I went up north this weekend. This isn’t something I’ve done since the pandemic hit, but Tony was going up for the evening to take a client to dinner. The client is married, and I’d met the wife before. (The wife. This is my unedited thinking: not his wife, the wife. Jeez.) I liked her. We met when they came down to the cities a couple of years ago to watch a Twins game. She was the only person at the game I’d found anything to talk about, which gave Tony the idea that it would be nice to drive two and a half hours north of the city to rural Wadena to take them out to dinner.
Wadena, population 4,094, is the largest town in Wadena County, population 13,773. The county has had a 86 confirmed cases of COVID-19. Only 17 new cases have been confirmed. That’s it. Coming from Hennepin County, where the majority of Minnesota’s COVID-19 cases have been, it was like visiting another planet.
In general, I’m on the cautious end of the spectrum when it comes to COVID. I take social distancing seriously. I wear a mask. I wash my hands until they’re cracked and dry. I’m willing to venture out into the world more than I was early on, but I don’t go any place where mask compliance is low. I’ll eat at a restaurant on a patio, but not indoors. I went to the movie theaters once, after they opened, spent nearly two-hours having a low-grade panic attack that nobody was wearing masks when they were supposed to and decided I wouldn’t be going again. The movies aren’t fun anymore. Not for me. I’m nervous. I want to follow the rules. At the movies, in the dark, when nobody was watching, I wore my mask the entire time. I didn’t even take it off to have a sip or water, which was allowed.
I’d expected— assumed, really— that if we were driving up to Wadena take the pair to dinner, it must be on a patio somewhere. The idea of eating indoors seemed almost foreign. Bizarre. We pulled up to a restaurant: no patio. We put our masks on to walk into the hottest spot in town. A cluster of middle-aged men in John Deere baseball caps and teenage girls in cowboy hats, boots and spurs, crowded the hostess, waiting to be seated. Then we took our masks off. Nobody wore a mask. Not even me. The tables were spread out a bit, but the parties were large. Groups of six, eight, ten, a dozen people crowded shoulder to shoulder, laughing loudly over a plate of shared mozzarella sticks. People were laughing, loud, right in each other’s faces. Anything goes. In my mind, apparently, that meant anything goes except wearing a mask even if you want to.

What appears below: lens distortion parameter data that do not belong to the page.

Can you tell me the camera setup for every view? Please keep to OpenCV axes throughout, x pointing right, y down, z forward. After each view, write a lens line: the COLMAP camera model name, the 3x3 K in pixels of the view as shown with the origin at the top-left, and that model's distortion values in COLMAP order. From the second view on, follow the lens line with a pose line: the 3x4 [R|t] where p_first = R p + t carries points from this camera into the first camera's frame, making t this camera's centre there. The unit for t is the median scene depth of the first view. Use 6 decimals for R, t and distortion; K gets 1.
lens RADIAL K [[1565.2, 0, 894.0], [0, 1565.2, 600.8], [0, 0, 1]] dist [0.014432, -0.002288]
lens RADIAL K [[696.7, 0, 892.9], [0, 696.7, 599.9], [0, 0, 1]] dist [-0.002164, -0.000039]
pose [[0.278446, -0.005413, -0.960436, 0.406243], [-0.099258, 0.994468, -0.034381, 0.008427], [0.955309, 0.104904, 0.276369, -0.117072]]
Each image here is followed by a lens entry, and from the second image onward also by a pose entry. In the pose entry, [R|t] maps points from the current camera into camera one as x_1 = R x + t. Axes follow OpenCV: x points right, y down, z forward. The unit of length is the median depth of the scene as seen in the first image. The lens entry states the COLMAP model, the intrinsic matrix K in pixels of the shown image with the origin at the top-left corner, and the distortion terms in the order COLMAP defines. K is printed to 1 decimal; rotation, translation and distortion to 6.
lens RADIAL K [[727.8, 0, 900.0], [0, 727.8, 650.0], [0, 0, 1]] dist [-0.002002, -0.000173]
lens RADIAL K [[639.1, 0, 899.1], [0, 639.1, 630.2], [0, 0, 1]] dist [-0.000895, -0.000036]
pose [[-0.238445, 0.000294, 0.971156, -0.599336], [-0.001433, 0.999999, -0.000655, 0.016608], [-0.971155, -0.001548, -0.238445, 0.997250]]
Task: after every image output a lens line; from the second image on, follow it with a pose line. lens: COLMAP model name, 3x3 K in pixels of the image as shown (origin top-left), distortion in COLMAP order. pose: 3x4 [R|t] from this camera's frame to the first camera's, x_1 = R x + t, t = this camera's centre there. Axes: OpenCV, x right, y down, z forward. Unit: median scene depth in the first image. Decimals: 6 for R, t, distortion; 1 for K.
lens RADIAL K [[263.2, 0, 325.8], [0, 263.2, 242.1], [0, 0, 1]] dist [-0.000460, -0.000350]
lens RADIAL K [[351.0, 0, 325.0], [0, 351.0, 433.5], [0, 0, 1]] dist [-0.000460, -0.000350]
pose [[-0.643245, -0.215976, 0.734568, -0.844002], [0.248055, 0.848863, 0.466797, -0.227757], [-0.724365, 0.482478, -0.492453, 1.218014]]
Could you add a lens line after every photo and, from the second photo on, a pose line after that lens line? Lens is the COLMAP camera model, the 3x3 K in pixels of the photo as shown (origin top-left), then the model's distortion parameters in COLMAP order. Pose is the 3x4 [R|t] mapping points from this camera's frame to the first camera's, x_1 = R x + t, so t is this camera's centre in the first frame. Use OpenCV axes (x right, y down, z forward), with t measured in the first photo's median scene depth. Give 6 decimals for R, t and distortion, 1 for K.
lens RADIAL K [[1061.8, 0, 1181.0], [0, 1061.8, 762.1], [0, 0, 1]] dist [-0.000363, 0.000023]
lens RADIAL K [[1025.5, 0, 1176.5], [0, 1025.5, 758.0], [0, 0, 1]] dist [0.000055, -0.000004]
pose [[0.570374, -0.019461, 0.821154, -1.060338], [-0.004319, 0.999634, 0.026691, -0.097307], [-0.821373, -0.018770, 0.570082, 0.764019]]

It wasn’t because I felt like this was a safe choice, or because I was caught up in the moment. I wasn’t enjoying myself. I was trying to fit in. This was a business dinner. I was there to be nice, to show them a good time. I was there to support my husband. This wasn’t any time to be myself— especially if myself happened to be low-grade anxious the entire evening. I just wanted to do what everyone was doing.
I’m not blaming this one entirely on the patriarchy. Men want to fit in, too. We all sometimes do what other people are doing, just cuz. It’s human. It’s natural.
It’s troubling, but almost every situation where I’ve found myself behaving counter to my instincts, it’s been when I’m with my husband and I don’t want to embarrass him by making a scene. I didn’t want to wear a mask when no one else was, because that would mean questions. And the answer to almost any question about why I thought wearing a mask matters would include calling the questioner an arrogant idiot.
Last Saturday, I felt it was my job to help show them a good time. I felt it was my job to not say anything when the client suggested driving around and tearing down Biden signs in people’s yards. (There were an encouraging number of them. Just so you know.) I didn’t say anything that might be different. It’s not because I’m a woman, really, but the fact that I was there as a wife meant I was more concerned with making the evening go smoothly for my husband than I was concerned about my own health— mental, physical, you name it. My concern was not making a scene. Not being dramatic. Not getting emotional or making people uncomfortable or taking up space. Everyone wants to fit in, but the choice to make myself smaller in order to make that happen…. The way I went about it feels particularly female. Or, it feels particular to the way women tend to operate in polite society. Polite, patriarchal society.